[ANN] QuadraticKalman.jl - Quadratic State-Space Filtering

[ANN] QuadraticKalman.jl: Kalman Filtering for Quadratic State-Space Models

I’m excited to announce the first release (and my first package) of QuadraticKalman.jl, a Julia package that implements Kalman filtering and smoothing for state-space models with quadratic measurement equations.

Overview

QuadraticKalman.jl implements the Quadratic Kalman Filter from Monfort et. al. (2015, Journal of Econometrics) for the following state-space model with Gaussian noise:

State equation:

X_{t} = \mu + \Phi X_{t-1} + \Omega \epsilon_t, \quad \epsilon_t \sim \mathcal{N}(\mathbf{0},\mathbb{I}_N)

Measurement Equation:

Y_t = A + B X_t + \alpha Y_{t-1} + \sum_{i=1}^M e_i X_t^\prime C_i X_t + D \eta_t, \quad \eta_t \sim \mathcal{N}(\mathbf{0}, \mathbb{I}_M), e_i := \mathbb{I}_M[:,i]

The Quadratic Kalman Filter is an improvement over naively adding quadratic terms to the classic Kalman Filter by maintaining the structure of the covariance matrix in the linearized state-space. Although less flexible than the EKF, UKF, and Quadrature Kalman Filter, the QKF is computationally cheaper and more accurate when the measurement equation is known to be quadratic.

Key Features

  • Kalman filtering and smoothing for quadratic state-space models
  • Extends original implementation with autoregressive measurement equations
  • Automatic differentiation of negative log-likelihood using ForwardDiff.jl
  • Visualization tools for filtered and smoothed states
  • Efficient parameter-model conversion for optimization
  • Automatic reparametrization for positive-definite covariance matrices
  • 9x - 62x faster than equivalent R implementation
  • Numerically stable implementation

Future Planned Features

  • A mutating version of the filter optimized for memory allocations
  • Extend the filter for state-dependent noise
  • Compatibility with ReverseDiff.jl

Edit: Changed R comparison after properly benchmarking

7 Likes

Congratulations, this looks very cool. The example docs look great! I like the nice plotting of the uncertainty.
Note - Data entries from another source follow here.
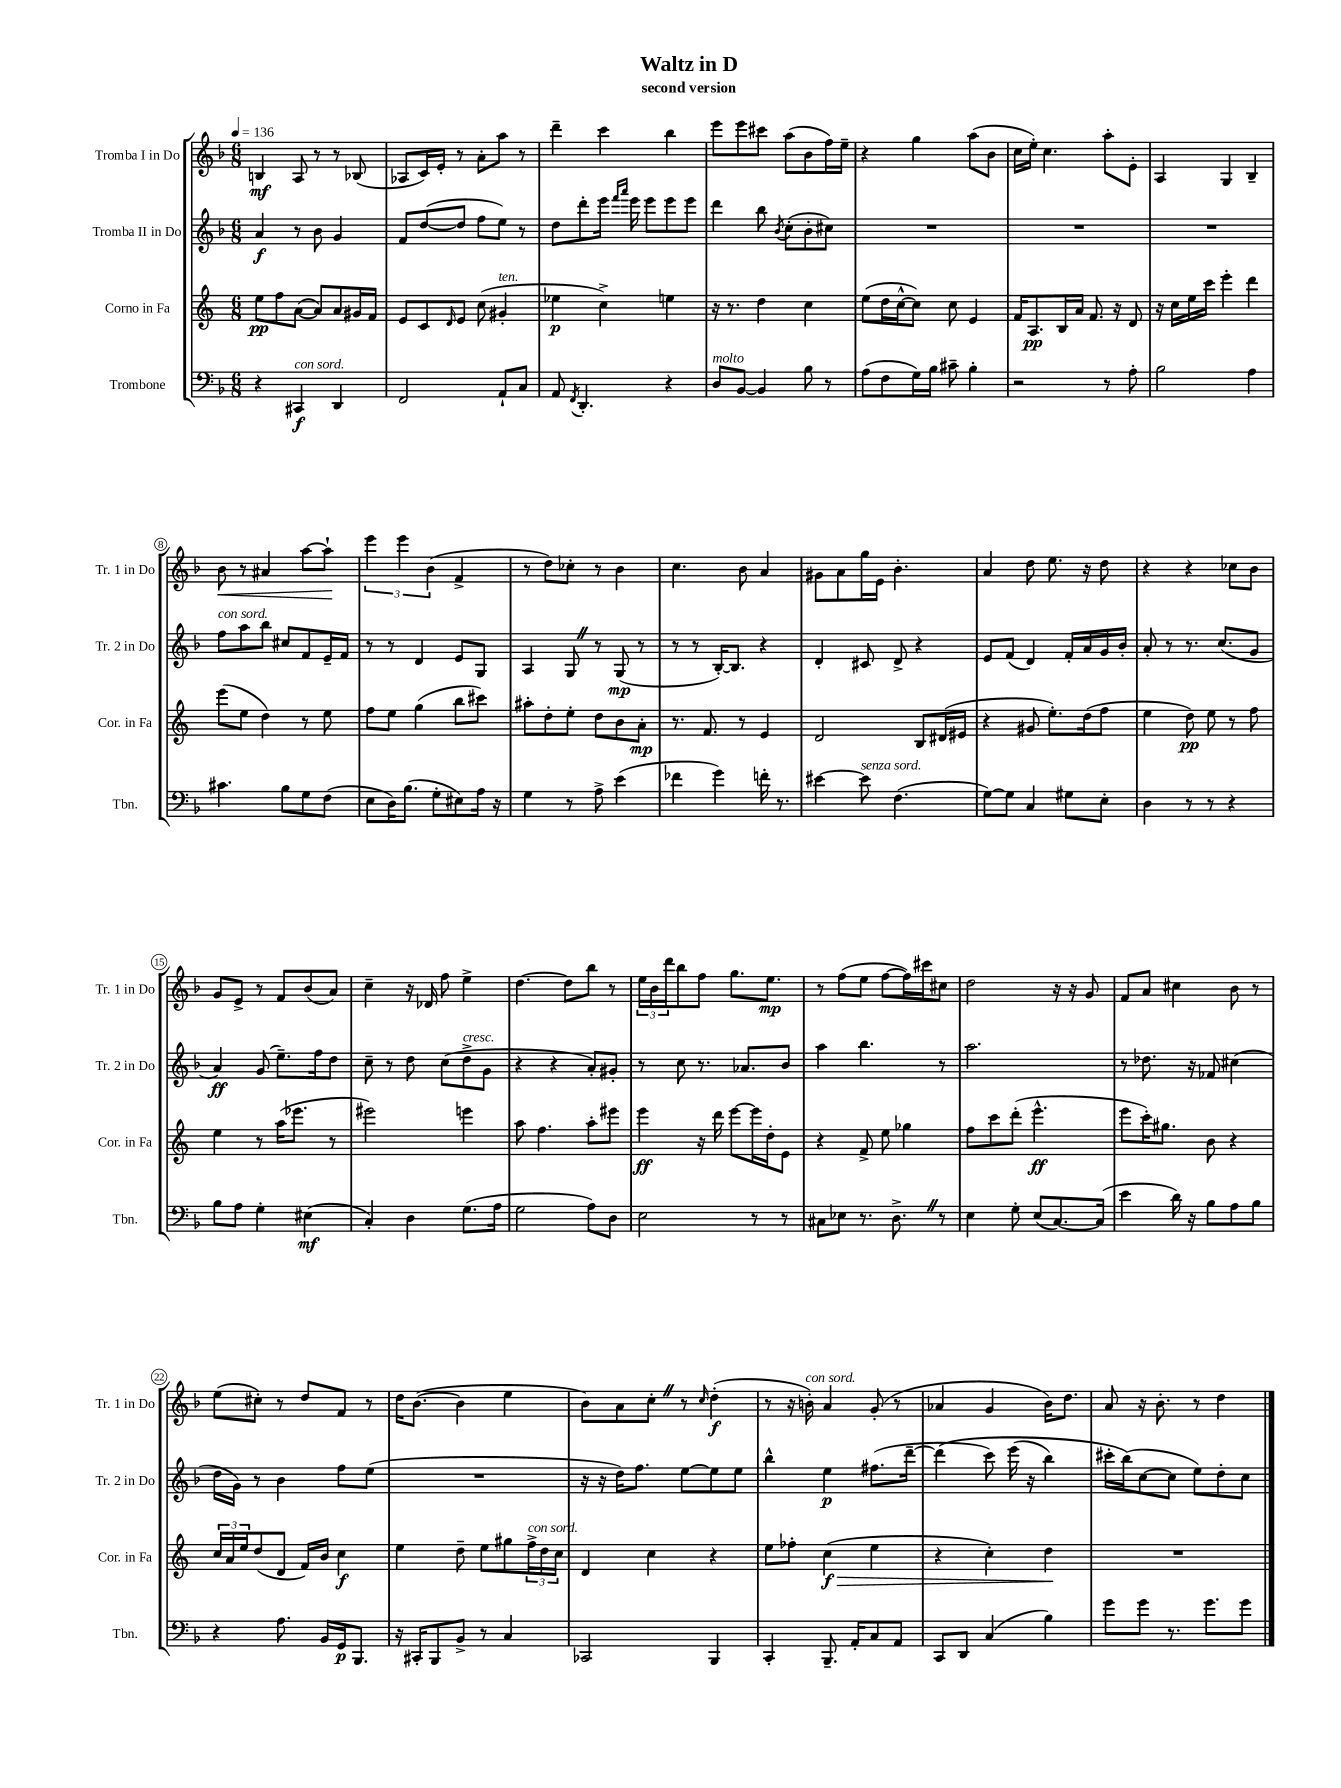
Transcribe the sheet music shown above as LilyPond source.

\header { title = "Waltz in D" subtitle = "second version" }
<<
\new StaffGroup <<
\new Staff = "s0" \with { instrumentName = "Tromba I in Do" shortInstrumentName = "Tr. 1 in Do" } {
    \clef treble \key f \major \numericTimeSignature \time 6/8 \tempo 4 = 136
    b4\mf a8 r8 r8 bes8( |
    aes8 c'16) e'16-. r8 a'8-. a''8 r8 |
    d'''4-- c'''4 bes''4 |
    e'''8 e'''8 cis'''8 a''8( bes'8 f''16) e''16-- |
    r4 g''4 a''8( bes'8 |
    c''16 e''16-.) c''4. a''8-. e'8-. |
    a4 g4 bes4-- |
    bes'8\< r8 ais'4 a''8~ a''8-!\! |
    \tuplet 3/2 { e'''4 e'''4 bes'4( } f'4-> |
    r8 d''8) ces''8-. r8 bes'4 |
    c''4. bes'8 a'4 |
    gis'8 a'8 g''16 e'16 bes'4.-. |
    a'4 d''8 e''8. r16 d''8 |
    r4 r4 ces''8 bes'8 |
    g'8 e'8-> r8 f'8 bes'8( a'8) |
    c''4-- r16 des'16 f''8 e''4-> |
    d''4.~ d''8 bes''8 r8 |
    \tuplet 3/2 { e''16 bes'16 d'''16 } bes''8 f''8 g''8. e''8.\mp |
    r8 f''8( e''8 f''8~ f''16) cis'''16 cis''8 |
    d''2 r16 r16 g'8 |
    f'8 a'8 cis''4 bes'8 r8 |
    e''8( cis''8-.) r8 d''8 f'8 r8 |
    d''16 bes'8.~( bes'4 e''4 |
    bes'8) a'8 c''8-. \once \override BreathingSign.text = \markup { \musicglyph "scripts.caesura.straight" } \breathe r8 \grace { c''16 } d''4-.\f( |
    r8 r16 b'16-.^\markup { \italic "con sord." }) a'4 g'8-.( r8 |
    aes'4 g'4 bes'16) d''8. |
    a'8 r16 bes'8.-. r8 d''4 \bar "|." |
}
\new Staff = "s1" \with { instrumentName = "Tromba II in Do" shortInstrumentName = "Tr. 2 in Do" } {
    \clef treble \key f \major \numericTimeSignature \time 6/8
    a'4\f r8 bes'8 g'4 |
    f'8 d''8~( d''8 f''8 e''8) r8 |
    d''8 d'''8-. e'''16 \grace { f'''16 a'''16 } e'''16 e'''8 e'''8 e'''8 |
    d'''4 bes''8 \acciaccatura { bes'8 } c''8-.( bes'8-. cis''8) |
    R2. |
    R2. |
    R2. |
    f''8^\markup { \italic "con sord." } a''8 bes''8 cis''8 f'8 e'16-- f'16 |
    r8 r8 d'4 e'8 g8 |
    a4 g8 \once \override BreathingSign.text = \markup { \musicglyph "scripts.caesura.straight" } \breathe r8 g8\mp( r8 |
    r8 r8 bes16~-.) bes8. r4 |
    d'4-. cis'8 d'8-> r4 |
    e'8 f'8( d'4) f'16-. a'16 g'16 bes'16-. |
    a'8-. r8 r8. c''8.( g'8 |
    a'4\ff) g'8( e''8.--) f''16 d''8 |
    c''8-- r8 d''8 c''8( d''8->^\markup { \italic "cresc." } g'8 |
    r4 r4 a'8-.) gis'8-. |
    r8 c''8 r8. aes'8. bes'8 |
    a''4 bes''4. r8 |
    a''2. |
    r8 des''8. r16 fes'8 cis''4( |
    d''16 g'16) r8 bes'4 f''8 e''8( |
    R2. |
    r16 r16 d''16) f''8. e''8~ e''8 e''8 |
    bes''4-^ e''4\p fis''8.( d'''16~-- |
    d'''4\( c'''8) e'''16( r16 bes''4) |
    cis'''16-. bes''16(\) c''8~ c''8 e''8) d''8-. c''8 \bar "|." |
}
\new Staff = "s2" \with { instrumentName = "Corno in Fa" shortInstrumentName = "Cor. in Fa" } {
    \clef treble \key c \major \numericTimeSignature \time 6/8
    e''8\pp f''8 a'8~( a'8) a'8 gis'16 f'16 |
    e'8 c'8 \grace { d'16 } e'8 c''8( gis'4-.^\markup { \italic "ten." } |
    ees''4\p c''4->) e''4 |
    r16 r8. d''4 c''4 |
    e''8( d''16 c''16~-^ c''8) c''8 e'4 |
    f'16 a8.\pp b16 a'16 f'8. r16 d'8 |
    r16 c''16 e''16 c'''16 e'''4-. d'''4 |
    e'''8( e''8 d''4) r8 e''8 |
    f''8 e''8 g''4( b''8 cis'''8) |
    ais''8-. d''8-. e''8-. d''8 b'8 a'8-.\mp |
    r8. f'8. r8 e'4 |
    d'2 b8 dis'16( eis'16 |
    r4 gis'8 e''8.-.) d''16( f''8 |
    e''4 d''8\pp) e''8 r8 f''8 |
    e''4 r8 a''16( ees'''8. r8 |
    eis'''2) e'''4 |
    a''8 f''4. a''8-. eis'''8 |
    e'''4\ff r16 d'''16 e'''8~ e'''16 d''16-. e'8 |
    r4 f'8-> e''8 ges''4 |
    f''8 c'''8 d'''8-.( e'''4.-^\ff |
    e'''8 c'''16-.) gis''8. b'8 r4 |
    \tuplet 3/2 { c''16 a'16 e''16 } d''8( d'8 f'16) b'16 c''4\f |
    e''4 d''8-- e''8 gis''8 \tuplet 3/2 { f''16->^\markup { \italic "con sord." } d''16 c''16 } |
    d'4 c''4 r4 |
    e''8 fes''8-. c''4\f\>( e''4 |
    r4 c''4-.) d''4\! |
    R2. \bar "|." |
}
\new Staff = "s3" \with { instrumentName = "Trombone" shortInstrumentName = "Tbn." } {
    \clef bass \key f \major \numericTimeSignature \time 6/8
    r4 cis,4\f^\markup { \italic "con sord." } d,4 |
    f,2 a,8-! c8 |
    a,8 \acciaccatura { f,8 } d,4.-. r4 |
    d8^\markup { \italic "molto" } bes,8~ bes,4 bes8 r8 |
    a8( f8 g16) bes16 cis'8-- bes4-. |
    r2 r8 a8-. |
    bes2 a4 |
    cis'4. bes8 g8 f8( |
    e8 d16) bes8.( g8-. eis8) a16 r16 |
    g4 r8 a8-> e'4( |
    fes'4 g'4) f'16-. r8. |
    eis'4~ eis'8^\markup { \italic "senza sord." } f4.( |
    g8~) g8 c4 gis8 e8-. |
    d4 r8 r8 r4 |
    bes8 a8 g4-. eis4\mf( |
    c4-.) d4 g8.( a16 |
    g2 a8) d8 |
    e2 r8 r8 |
    cis8 ees8 r8. d8.-> \once \override BreathingSign.text = \markup { \musicglyph "scripts.caesura.straight" } \breathe r8 |
    e4 g8-. e8( c8.~) c16( |
    e'4 d'16) r16 bes8 a8 bes8 |
    r4 a8. bes,16 g,16\p bes,,8. |
    r16 cis,16-. bes,,8 bes,8-> r8 c4 |
    ces,2 bes,,4 |
    c,4-. bes,,8.-- a,16-. c8 a,8 |
    c,8 d,8 c4( bes4) |
    g'8 g'8 r8. g'8. g'8 \bar "|." |
}
>>
>>
\layout { \context { \Score \override BarNumber.stencil = #(make-stencil-circler 0.1 0.3 ly:text-interface::print) } }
8.8x faster than equivalent R implementation

Normally I’d expect R to be 100x slower, because this kind of iterative matrix mul-adds is usually pretty slow. Do you know if that version is calling a C library? The equations look well-suited to Julia, which should then be about same speed as C. Or is there something in the computation that’s bogging down Julia?

1 Like

Thanks @apo383! I appreciate the complements and feedback.

I agree 8.8x is a little slow. For the initial release I optimized the in-place version of the filter and smoother for readability, design, and AD-friendliness. The 8.8x result is for the in-place version. Once I get around to optimizing the mutating version that will likely be much faster. And then I will need to do another iteration to get that code to be AD-friendly which will likely mean trying to get it to play with Enzyme.jl. I tried it once through Enzyme and it caused a crash, but I’ve done some work previously on this and think I can get it to work.
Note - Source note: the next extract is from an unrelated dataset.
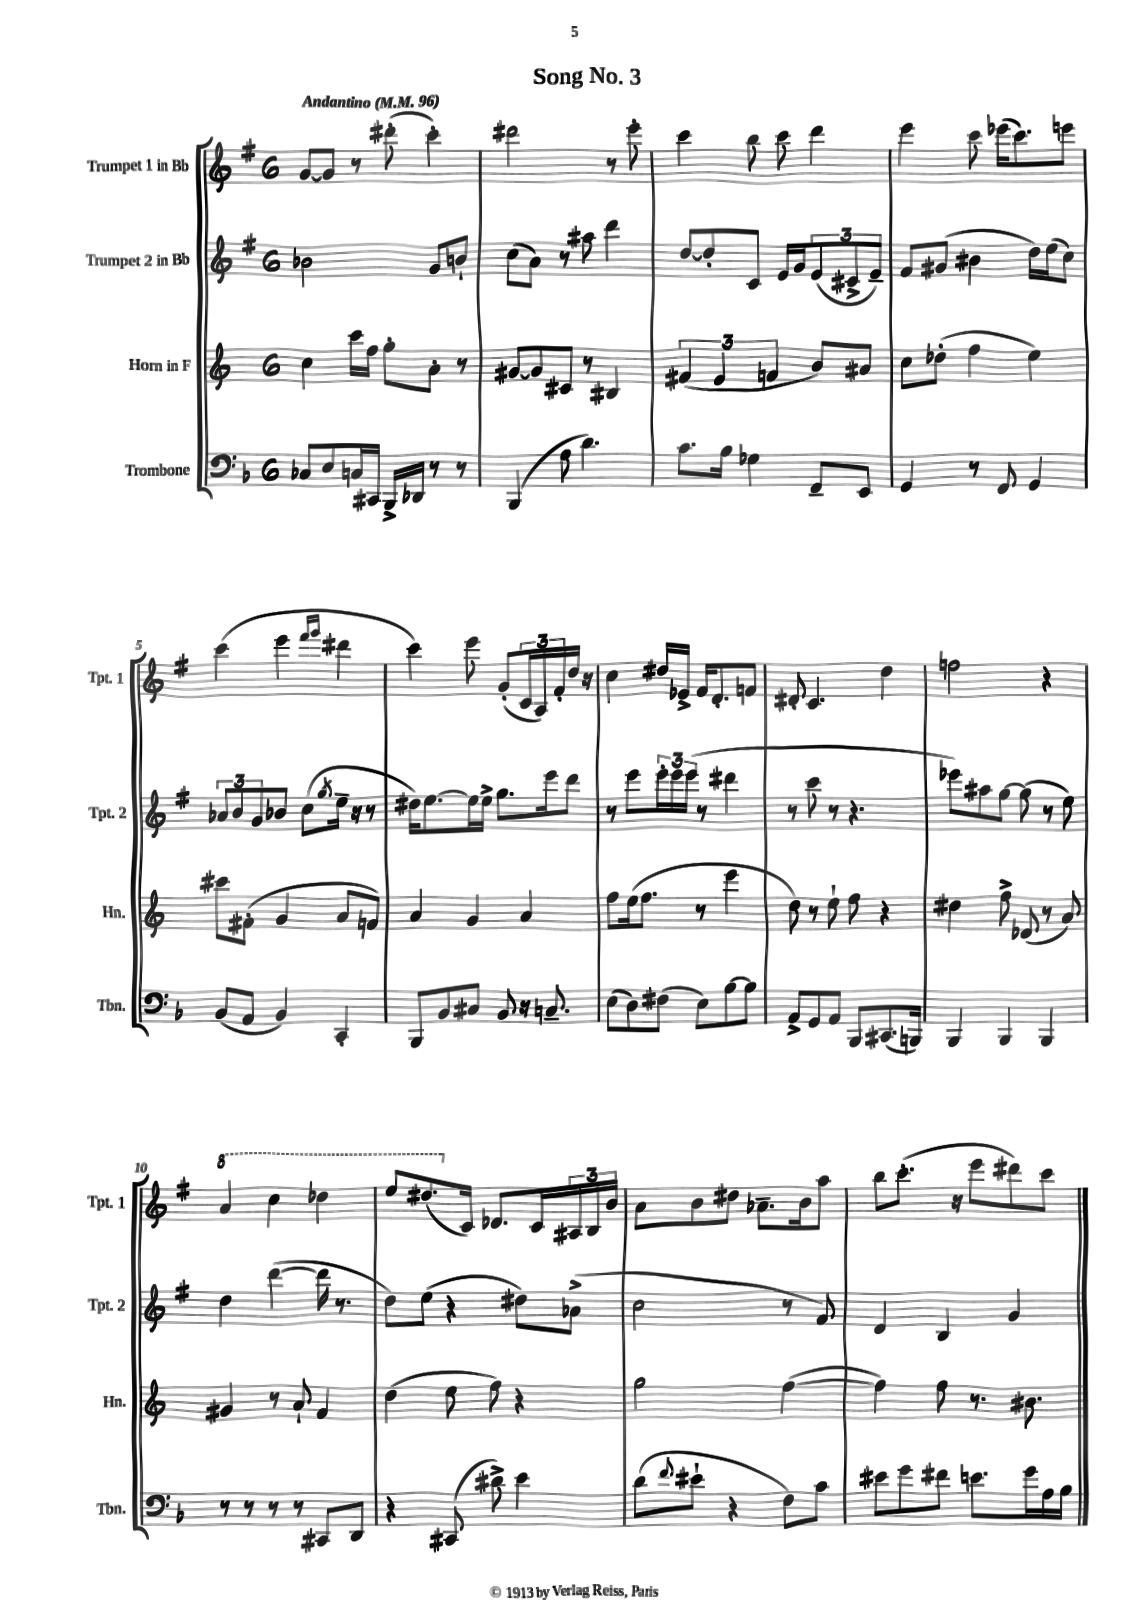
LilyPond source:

The key bottleneck I faced is a robustness technique to correct for slightly non-PSD covariance update matrices where you replace the negative eigenvalues to 0 and reconstruct the matrix. Currently I maintain AD-friendliness through that routine by using ForwardDiff.jl which can handle eigen(Symmetric(A)).

I’d definitely welcome tips on how to write code that is both AD-friendly and limits memory allocation.

That does sound like a likely bottleneck that probably swamps everything else. I briefly looked at the paper you referenced, and the algorithm equations look pretty straightforward, so the eigenvalue fixing seems like the only demanding issue.

I imagine the R code is using BLAS or something, but have no idea how they might be doing AD, which I thought was quite limited in R.

I briefly looked through QuadraticKalman.jl and saw a function d_eigen, but couldn’t find it used anywhere. Are d_eigen and AD are for future use? You may find DifferentiationInterface.jl helpful for trying out various approaches.

Probably a question for the original authors, but I wonder why they had to do the eigenvalue trick. A usual way to avoid that would be a square root filter, updating the covariance square root so that the covariance is always PDF. I’m imagining that they couldn’t formulate it in that way.

So I implemented some proper bench-marking and was underselling myself. For some reason in the 2-dimensional case the speedup is around 10x, but it is around 60x when looking at the scalar case and 25x in the 5-dimensional case.

I think a square-root version of the filter would have a much larger augmented state-space maybe posing a challenge for the R code. It would be interesting to see if Julia could handle it with reasonable speed.

And yes, d_eig is an artifact of an older version of the filter I tried to make work with Ezyme.jl.